Now the CPA exam is not the perfect model. A quick Google search of a few state requirements revealed that you also need X number of hours of accredited courses but assume that sop to the university complex was eliminated then you would be nearing the right approach.

In an era of instantaneous access to information and online education, the traditional university with its inordinate investment in fixed assets is quickly becoming an anachronism, not to mention economically unsustainable. Young adults disappear into the maw for four years or more of aimless wandering among a host of disciplines and emerge, if they’re lucky, with little in the way of preparation for a career. The degree they carry signifies nothing other than a testament to the fact that they accumulated a certain number of hours of classroom instruction. Little need be said about the quality of that instruction or their mastery of the subjects given the insidiousness of grade inflation.

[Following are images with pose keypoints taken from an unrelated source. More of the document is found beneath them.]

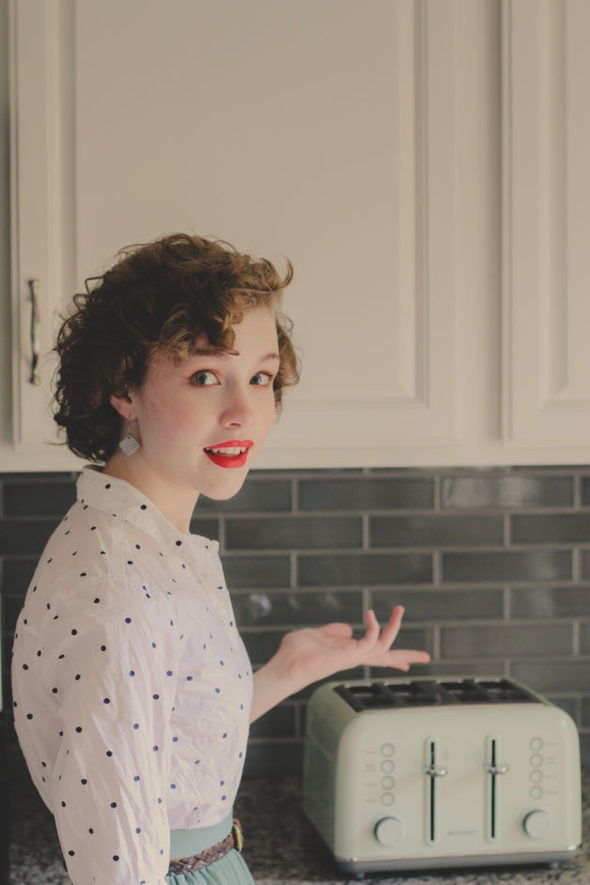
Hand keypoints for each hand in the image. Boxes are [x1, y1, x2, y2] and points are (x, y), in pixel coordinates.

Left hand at [278, 605, 428, 683]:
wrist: (285, 667)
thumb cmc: (294, 654)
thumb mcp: (316, 637)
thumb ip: (331, 633)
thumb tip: (347, 628)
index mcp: (346, 654)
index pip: (373, 656)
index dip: (390, 660)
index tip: (406, 666)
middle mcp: (353, 657)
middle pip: (385, 658)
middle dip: (406, 657)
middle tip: (425, 656)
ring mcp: (353, 657)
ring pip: (384, 647)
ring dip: (394, 627)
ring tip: (400, 609)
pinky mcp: (350, 655)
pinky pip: (371, 639)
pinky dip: (375, 626)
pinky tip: (371, 614)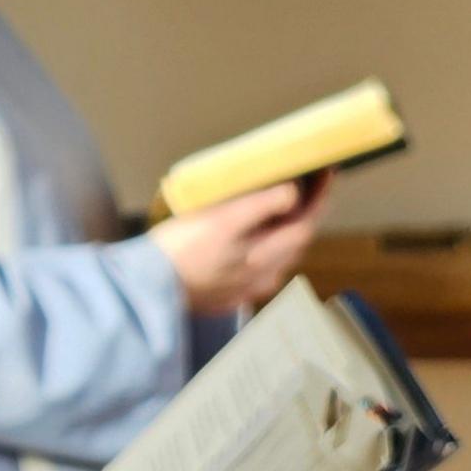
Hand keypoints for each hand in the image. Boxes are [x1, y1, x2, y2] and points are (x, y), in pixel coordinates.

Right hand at [147, 171, 332, 315]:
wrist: (146, 290)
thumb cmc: (179, 250)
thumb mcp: (221, 218)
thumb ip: (261, 205)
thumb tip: (293, 193)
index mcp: (264, 257)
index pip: (305, 223)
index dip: (319, 198)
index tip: (324, 174)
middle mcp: (261, 277)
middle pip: (295, 243)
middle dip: (303, 214)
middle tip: (303, 187)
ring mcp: (244, 290)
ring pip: (278, 259)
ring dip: (284, 234)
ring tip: (278, 212)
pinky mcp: (226, 297)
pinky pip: (257, 272)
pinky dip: (263, 252)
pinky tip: (249, 244)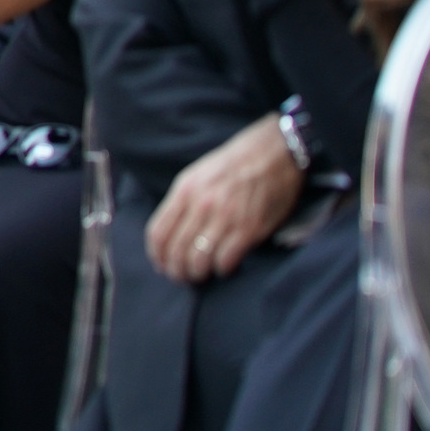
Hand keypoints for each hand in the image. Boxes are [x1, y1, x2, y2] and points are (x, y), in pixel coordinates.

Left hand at [144, 115, 301, 282]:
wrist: (273, 154)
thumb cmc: (233, 165)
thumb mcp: (198, 175)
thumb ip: (183, 202)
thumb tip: (172, 234)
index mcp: (185, 190)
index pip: (158, 232)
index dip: (156, 255)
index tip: (160, 264)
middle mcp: (202, 205)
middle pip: (176, 250)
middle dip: (175, 270)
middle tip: (180, 276)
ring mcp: (225, 218)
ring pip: (199, 259)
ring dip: (196, 273)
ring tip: (199, 274)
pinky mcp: (249, 229)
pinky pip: (226, 260)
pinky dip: (221, 269)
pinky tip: (223, 266)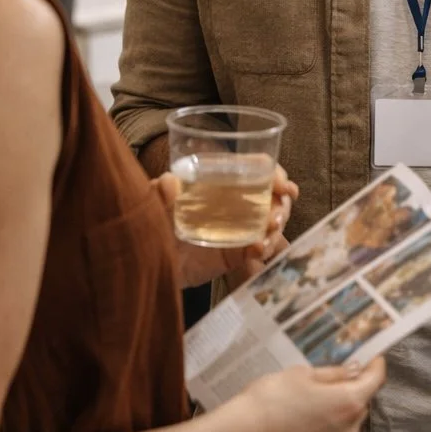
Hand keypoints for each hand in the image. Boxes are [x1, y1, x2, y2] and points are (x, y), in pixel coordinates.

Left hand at [155, 166, 298, 290]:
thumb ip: (159, 194)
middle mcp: (235, 200)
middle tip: (276, 217)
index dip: (274, 173)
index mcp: (220, 181)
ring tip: (268, 235)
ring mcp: (238, 227)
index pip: (256, 167)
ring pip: (271, 220)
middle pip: (272, 194)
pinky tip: (259, 249)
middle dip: (281, 203)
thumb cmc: (153, 225)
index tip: (282, 186)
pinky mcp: (236, 253)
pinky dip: (264, 248)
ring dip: (276, 225)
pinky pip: (258, 248)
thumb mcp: (152, 205)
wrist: (148, 264)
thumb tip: (170, 181)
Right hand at [217, 358, 386, 431]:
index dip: (375, 366)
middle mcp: (348, 431)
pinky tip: (298, 428)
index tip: (373, 359)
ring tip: (306, 406)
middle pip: (359, 405)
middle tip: (326, 381)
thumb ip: (333, 374)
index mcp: (349, 402)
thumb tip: (352, 371)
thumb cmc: (270, 401)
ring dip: (334, 416)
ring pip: (344, 427)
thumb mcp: (301, 374)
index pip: (375, 380)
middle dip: (349, 392)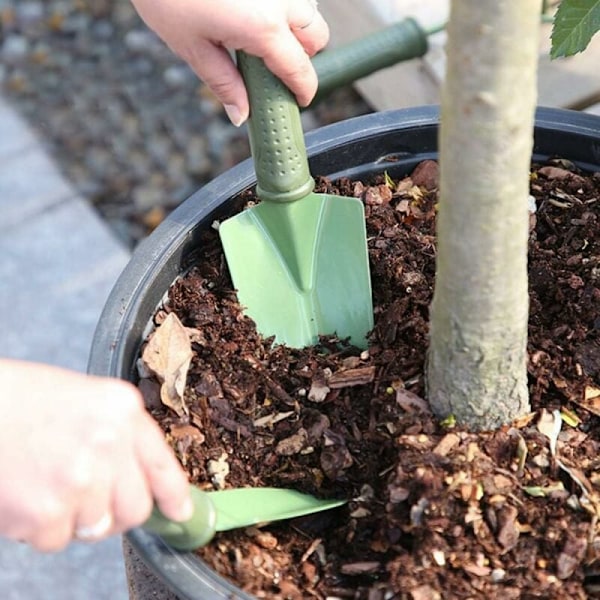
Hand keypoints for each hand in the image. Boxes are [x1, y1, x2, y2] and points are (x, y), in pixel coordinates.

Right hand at [0, 360, 191, 550]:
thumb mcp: (87, 398)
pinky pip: (57, 540)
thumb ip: (119, 433)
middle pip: (135, 508)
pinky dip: (40, 528)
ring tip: (45, 483)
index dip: (173, 495)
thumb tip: (138, 477)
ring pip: (96, 527)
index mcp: (122, 409)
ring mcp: (81, 480)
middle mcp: (110, 443)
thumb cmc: (21, 400)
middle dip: (117, 513)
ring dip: (73, 517)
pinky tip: (25, 494)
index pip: (162, 464)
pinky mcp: (47, 512)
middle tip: (90, 501)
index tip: (179, 511)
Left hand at [130, 0, 328, 124]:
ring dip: (297, 26)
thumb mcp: (192, 47)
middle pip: (317, 37)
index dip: (303, 91)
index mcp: (264, 28)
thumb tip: (240, 114)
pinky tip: (254, 10)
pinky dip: (283, 6)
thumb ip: (223, 84)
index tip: (299, 100)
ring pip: (309, 9)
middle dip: (303, 56)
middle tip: (274, 66)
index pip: (300, 70)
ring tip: (262, 34)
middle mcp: (281, 0)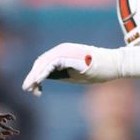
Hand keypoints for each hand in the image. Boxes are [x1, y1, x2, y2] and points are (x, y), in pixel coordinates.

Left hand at [23, 42, 139, 94]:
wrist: (113, 66)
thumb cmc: (95, 72)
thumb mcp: (73, 75)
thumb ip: (58, 74)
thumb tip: (42, 79)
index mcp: (62, 54)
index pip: (44, 63)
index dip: (36, 76)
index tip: (34, 90)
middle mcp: (62, 49)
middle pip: (41, 62)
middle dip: (32, 76)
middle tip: (26, 88)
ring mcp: (66, 51)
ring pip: (44, 62)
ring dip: (35, 75)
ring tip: (30, 86)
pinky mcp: (71, 55)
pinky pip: (53, 63)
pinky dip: (44, 72)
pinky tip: (39, 81)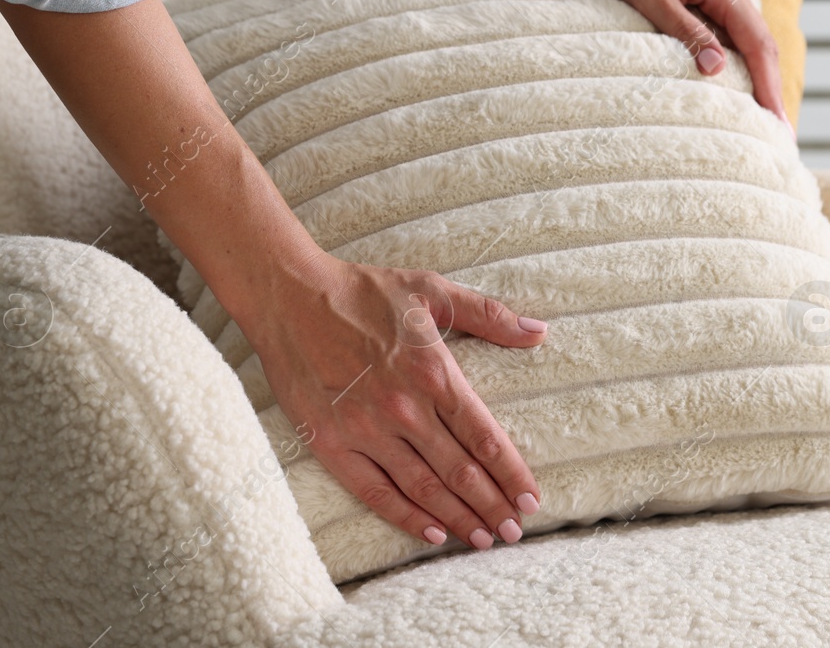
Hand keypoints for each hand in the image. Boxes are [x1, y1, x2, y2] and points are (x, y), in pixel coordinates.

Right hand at [246, 254, 547, 549]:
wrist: (290, 296)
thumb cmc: (363, 291)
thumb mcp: (431, 291)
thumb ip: (488, 315)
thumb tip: (538, 333)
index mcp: (433, 371)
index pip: (484, 436)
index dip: (511, 473)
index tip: (531, 499)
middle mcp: (404, 408)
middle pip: (459, 471)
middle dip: (492, 505)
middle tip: (513, 531)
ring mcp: (366, 430)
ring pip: (422, 488)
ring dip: (457, 517)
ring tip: (482, 538)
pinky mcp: (331, 444)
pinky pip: (374, 491)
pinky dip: (404, 517)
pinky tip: (430, 532)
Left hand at [578, 0, 790, 130]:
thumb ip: (686, 33)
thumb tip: (718, 69)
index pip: (757, 46)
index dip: (769, 87)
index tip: (778, 124)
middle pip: (762, 44)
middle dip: (771, 88)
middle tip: (781, 134)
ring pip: (748, 38)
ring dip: (757, 75)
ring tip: (762, 116)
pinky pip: (730, 29)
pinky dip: (737, 57)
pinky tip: (734, 82)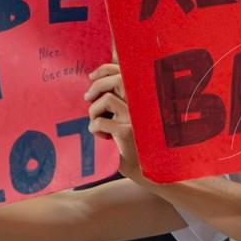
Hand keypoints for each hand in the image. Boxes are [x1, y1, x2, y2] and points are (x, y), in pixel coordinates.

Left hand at [85, 64, 141, 181]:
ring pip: (105, 99)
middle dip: (96, 87)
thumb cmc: (140, 145)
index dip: (105, 69)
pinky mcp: (126, 132)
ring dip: (94, 111)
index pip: (125, 70)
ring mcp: (135, 116)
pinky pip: (100, 122)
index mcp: (145, 97)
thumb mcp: (135, 120)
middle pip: (115, 79)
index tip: (92, 76)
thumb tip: (99, 88)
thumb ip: (124, 104)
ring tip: (97, 124)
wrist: (152, 170)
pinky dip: (94, 128)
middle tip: (88, 98)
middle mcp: (143, 103)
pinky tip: (102, 137)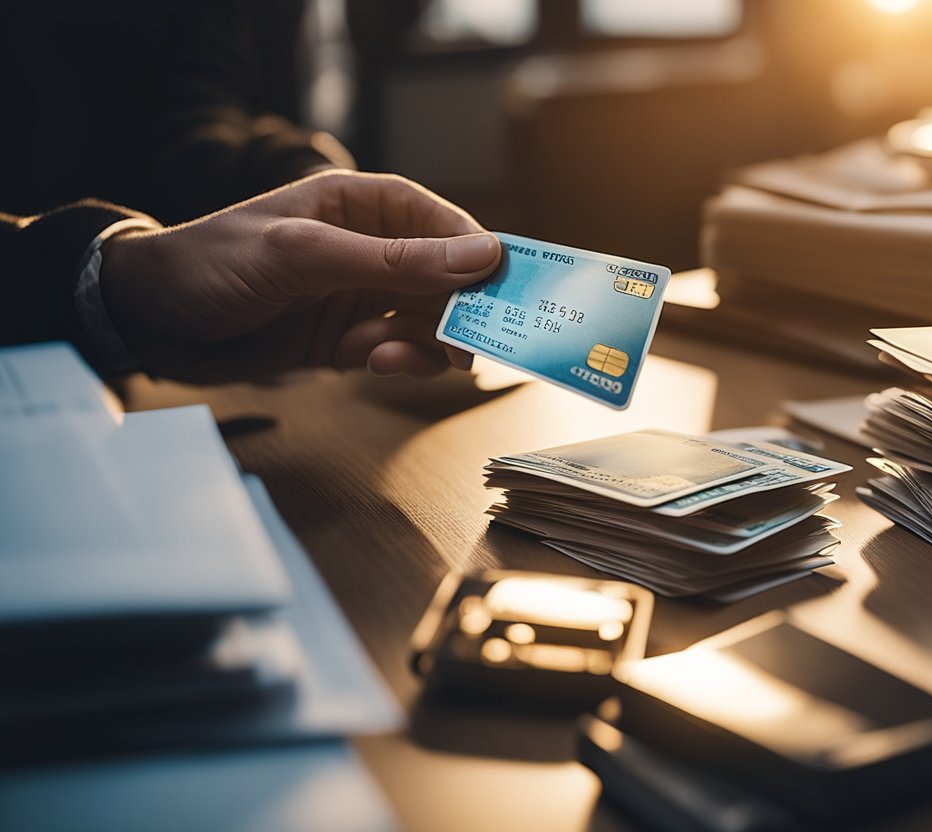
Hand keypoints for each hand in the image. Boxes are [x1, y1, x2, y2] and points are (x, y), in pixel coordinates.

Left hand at [100, 170, 501, 381]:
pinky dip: (396, 362)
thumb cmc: (212, 264)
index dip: (477, 251)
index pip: (440, 220)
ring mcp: (360, 297)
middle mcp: (370, 250)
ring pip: (427, 321)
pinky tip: (371, 363)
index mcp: (361, 205)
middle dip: (459, 310)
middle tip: (470, 342)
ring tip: (389, 356)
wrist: (148, 322)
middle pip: (444, 277)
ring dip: (422, 343)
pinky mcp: (348, 340)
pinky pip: (397, 352)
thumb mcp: (303, 255)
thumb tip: (477, 256)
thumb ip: (392, 260)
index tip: (506, 286)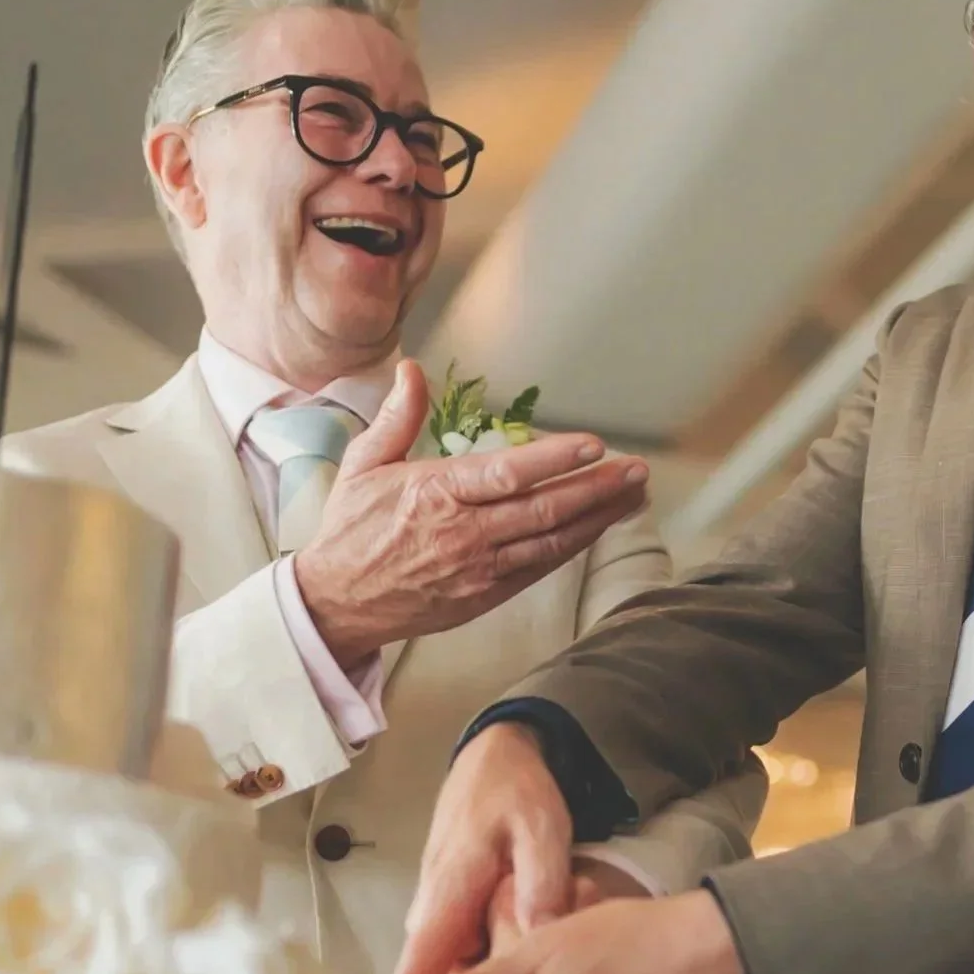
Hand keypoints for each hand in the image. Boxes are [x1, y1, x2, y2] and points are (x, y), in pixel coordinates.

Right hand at [294, 361, 650, 665]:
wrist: (337, 603)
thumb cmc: (351, 531)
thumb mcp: (364, 465)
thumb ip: (397, 418)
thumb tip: (412, 369)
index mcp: (436, 493)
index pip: (508, 473)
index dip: (556, 459)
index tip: (595, 444)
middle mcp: (464, 532)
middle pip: (545, 508)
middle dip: (598, 488)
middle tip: (637, 469)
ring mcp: (479, 569)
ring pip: (552, 541)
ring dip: (598, 518)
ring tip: (634, 496)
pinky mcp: (486, 595)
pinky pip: (540, 568)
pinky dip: (574, 546)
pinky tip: (599, 527)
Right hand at [391, 723, 576, 973]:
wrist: (494, 759)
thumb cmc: (516, 794)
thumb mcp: (540, 830)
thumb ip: (540, 882)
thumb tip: (537, 931)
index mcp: (448, 894)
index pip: (418, 970)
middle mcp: (432, 912)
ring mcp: (438, 914)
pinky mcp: (450, 914)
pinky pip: (452, 963)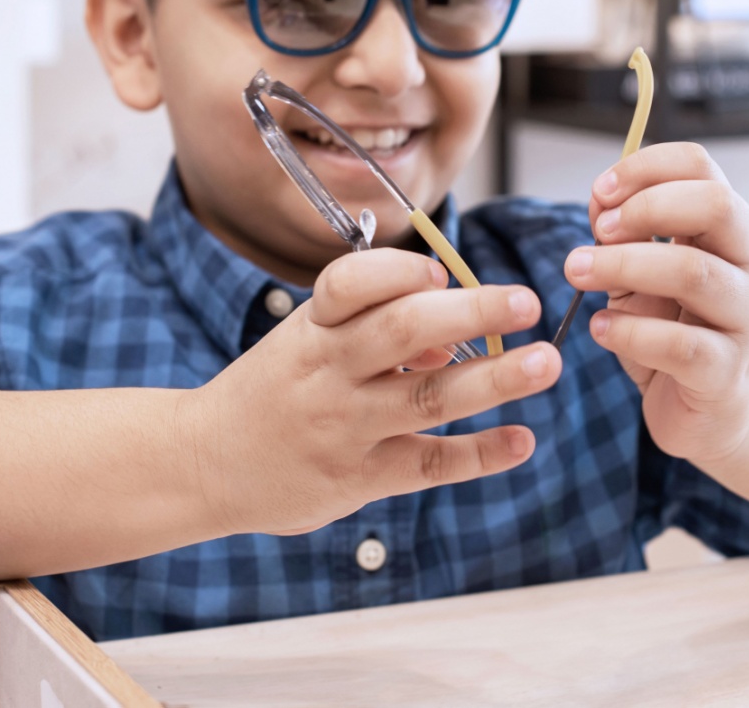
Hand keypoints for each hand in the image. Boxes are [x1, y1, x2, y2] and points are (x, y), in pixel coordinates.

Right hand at [177, 248, 559, 536]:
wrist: (204, 463)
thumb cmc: (274, 390)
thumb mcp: (307, 344)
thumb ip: (377, 330)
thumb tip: (454, 335)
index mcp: (311, 328)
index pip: (348, 284)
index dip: (398, 272)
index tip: (441, 270)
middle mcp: (327, 372)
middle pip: (400, 332)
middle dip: (469, 313)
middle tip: (526, 300)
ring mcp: (343, 427)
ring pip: (425, 398)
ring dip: (491, 379)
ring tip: (544, 363)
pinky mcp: (357, 479)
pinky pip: (426, 465)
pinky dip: (478, 454)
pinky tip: (521, 440)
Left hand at [562, 142, 748, 464]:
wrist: (712, 410)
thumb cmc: (675, 330)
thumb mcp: (641, 274)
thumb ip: (620, 236)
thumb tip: (599, 198)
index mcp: (726, 230)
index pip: (701, 168)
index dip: (646, 168)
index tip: (600, 192)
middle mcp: (746, 266)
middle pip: (715, 206)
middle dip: (647, 208)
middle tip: (598, 231)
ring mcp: (742, 319)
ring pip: (693, 272)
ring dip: (623, 265)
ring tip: (577, 274)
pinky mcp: (724, 373)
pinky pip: (680, 344)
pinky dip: (630, 332)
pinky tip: (601, 329)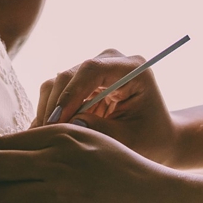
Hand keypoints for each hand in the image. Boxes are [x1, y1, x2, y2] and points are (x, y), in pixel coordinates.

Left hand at [0, 125, 191, 202]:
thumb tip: (15, 155)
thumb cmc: (128, 174)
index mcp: (61, 135)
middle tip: (6, 193)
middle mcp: (56, 160)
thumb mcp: (94, 142)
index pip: (3, 143)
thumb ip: (57, 143)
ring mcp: (59, 195)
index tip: (10, 175)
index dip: (0, 161)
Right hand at [33, 49, 179, 166]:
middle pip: (70, 75)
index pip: (93, 70)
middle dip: (55, 106)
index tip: (58, 121)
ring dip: (49, 110)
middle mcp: (111, 61)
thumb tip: (70, 123)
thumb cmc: (151, 138)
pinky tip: (47, 134)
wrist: (156, 134)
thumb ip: (104, 132)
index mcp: (133, 69)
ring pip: (57, 83)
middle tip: (47, 137)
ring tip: (46, 138)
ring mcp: (95, 69)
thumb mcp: (133, 140)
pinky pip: (56, 92)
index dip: (71, 94)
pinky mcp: (82, 81)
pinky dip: (50, 112)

Taken to its logical conclusion, the concept should and could even be applied to candidates for advanced degrees. Once the artifice of the BA is erased then admission to a masters or doctoral program could and should be dependent on the demonstration of certain proficiencies. The amount of time that might need to be devoted to formal study at a university could be determined by the level of expertise already achieved and the time spent in securing the advanced degree might well be shortened measurably.

The natural obstacle to any sort of system that resembles this would be the existing college and university system. It’s become a beast with growth as its primary mission. The need for funding is immense and despite the princely sums that the federal and state governments advance to the system, students are increasingly forced to assume crushing debt burdens in order to secure their degrees. It seems incapable of controlling its costs at the same time it has become increasingly adept at tapping government for ever more dollars.

The Obama administration has, as one of its goals, universal college education or at least some semblance of that. How much more efficiently and at less cost might we be able to do this if we rethought the entire manner in which we deliver education and certify that students are indeed “educated.”

I really like this idea. I rather suspect that if some of the more advanced online universities took the idea and ran with it they might create a revolution. If you offer an employer the choice between a typical BA and an individual who has demonstrated and verifiable credentials for the job at hand, I think I know what the choice is likely to be.

Would it ever have a chance of working given the institutional push back? Doubtful, but let me know what you think.